Source text:
○ ○ ○ ○

The Council’s claims are supported by available content on governmental sites and official social media accounts with the governors receiving or visiting foster families who took in considerable numbers of children from Mariupol, Kherson, Donetsk, Lugansk, and others. In September, Chibis said he had received a group of 11 children from occupied Ukrainian territories, left without parietal care, who were sent to foster families in Kandalaksha, Kovdor, Polyarnye Zori, and Olenegorsk. In October, Vorobyov shared a video greeting children ‘rescued from the war zone’ arriving by plane to Russia, saying they were sent to family centers. “We have developed a clear algorithm for the placement of children rescued from the war zone. 80 children have already found their homes,” he said. He thanked federal authorities and Maria Alekseevna Lvova-Belova, adding that “they do their best to help transport children from the war zone, arrange them in families, quickly draw up documents and Russian citizenship”. In July, Vorobyov shared a video of himself visiting a foster family in Lyubertsy, which adopted nine children from Donetsk. Solovyov announced on January 6 that 1,620 children from LPR, DPR, Zaporozhye, and Kherson regions arrived by train to see the Kremlin Christmas tree in Moscow and spend the holidays there.

Other-Government officials

Aleksey Petrov, mentioned before, Anton Solovyov, a ‘United Russia’ party member elected in the legislative assembly of St. Petersburg, and party member Eleonora Fedorenko and Advisor on Children’s Rights to the head of the DPR are also involved in the illegal transportation of Ukrainian children to Russia and their adoption by Russian families. 

Larisa Falkovskaya, the director of the Department of State Policy for the Protection of Children's' Rights of the Ministry of Education of the Russian Federation, has facilitated the illegal transportation and adoption of over 2,000 Ukrainian orphans. In various official public appearances, Larisa Falkovskaya has acted as the main spokesperson and coordinator for Russia’s illegal deportation scheme, the Council notes. 

The Party

Another key actor in the deportation scheme is the United Russia Party, which helped to place orphaned children from Luhansk and Donetsk with Russian foster families. Secretary of the General Council of the party Andrei Turchak created a taskforce precisely for this purpose, in collaboration with the governors of Donetsk and Luhansk, Pushilin and Pasechnik, under the supervision of Maria Lvova-Belova. Party officials also helped local governors draw up documents for refugees from Donbass and are actively involved in placing children in Russian schools, as well as in organising leisure and education camps and activities for them. According to a local party official, teaching Ukrainian children in the Russian language is a priority. The party also launched a campaign to send Ukrainian children to school.

Children are taught in Russian and are enrolled in educational institutions with the same rights as Russians, Kommersant reported in February 2022. Between February 18 and 22 March, kindergartens, schools, and colleges in 57 regions of Russia accepted over 13,000 children from Donbass and Luhansk.

○ ○ ○ ○

Entries provided:
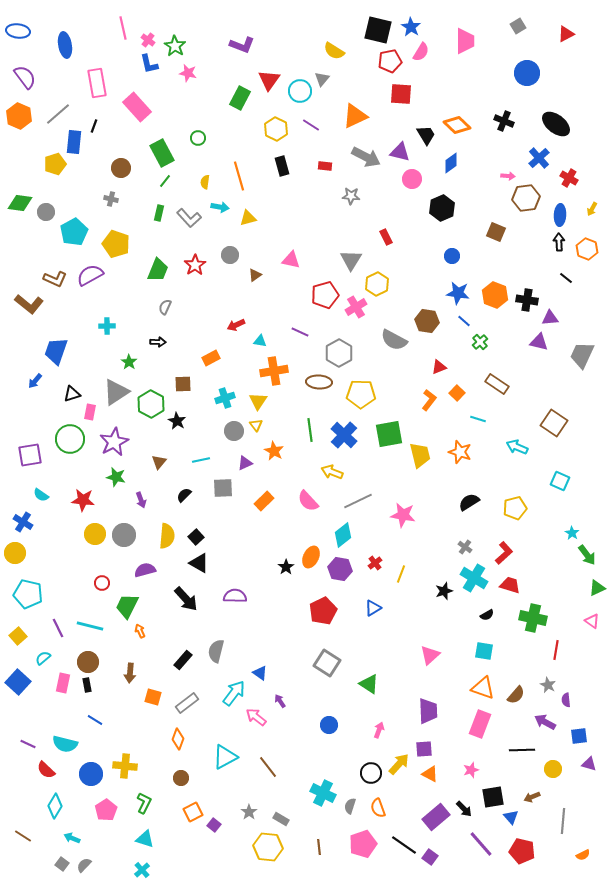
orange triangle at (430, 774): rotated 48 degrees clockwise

○ ○ ○ ○

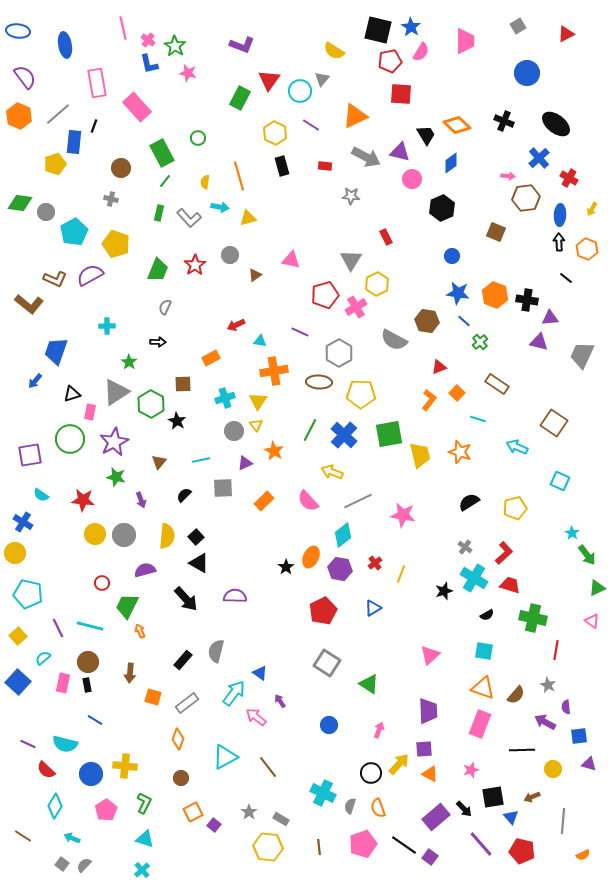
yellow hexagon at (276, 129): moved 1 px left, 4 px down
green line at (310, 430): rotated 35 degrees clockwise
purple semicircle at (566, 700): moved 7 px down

○ ○ ○ ○

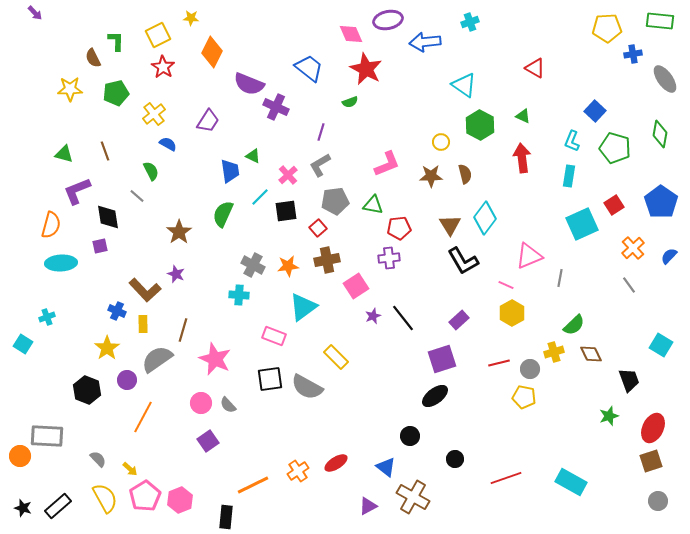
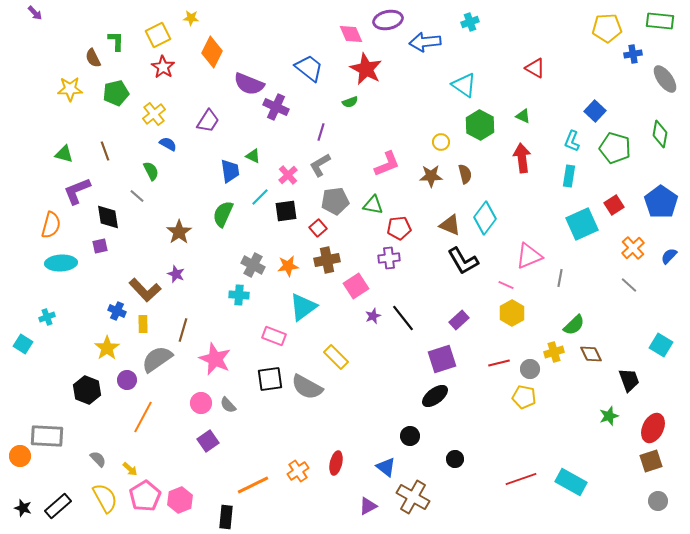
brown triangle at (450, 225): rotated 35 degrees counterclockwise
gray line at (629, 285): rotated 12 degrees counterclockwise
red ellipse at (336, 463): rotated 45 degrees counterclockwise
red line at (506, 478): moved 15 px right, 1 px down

○ ○ ○ ○

Exercise requirements:
1. Copy the entries word for word, beginning with the line that contains "brown triangle at" and continuing through the line that contains "red line at".
2. Write what comes next in the text on the transfer of Ukrainian children to Russia, picking up after its last sentence.

Final results:
1.
brown triangle at (450, 225): rotated 35 degrees counterclockwise
gray line at (629, 285): rotated 12 degrees counterclockwise
red ellipse at (336, 463): rotated 45 degrees counterclockwise
red line at (506, 478): moved 15 px right, 1 px down

2.
The party’s logo can be seen in TACs all over the country (1,2), as the party coordinated the organisation of such centers and donation points all over the country, including through its volunteer corps and All-Russia People's Front (ONF), a body aiming to forge formal alliances between United Russia Party and local NGOs, as well as to provide the party with "new ideas, new suggestions, and new faces".

As of November, there were more than 40 United Russia humanitarian centers in the Donbass, Kherson, and Zaporozhye regions, 15 centers open in the DPR, of which 10 were in Mariupol. The party also set up centers for legal and psychological assistance, as well as children's leisure centers in a number of territories. As part of its achievements throughout 2022, the party lists being able to enforce legislation as needed to support its humanitarian mission.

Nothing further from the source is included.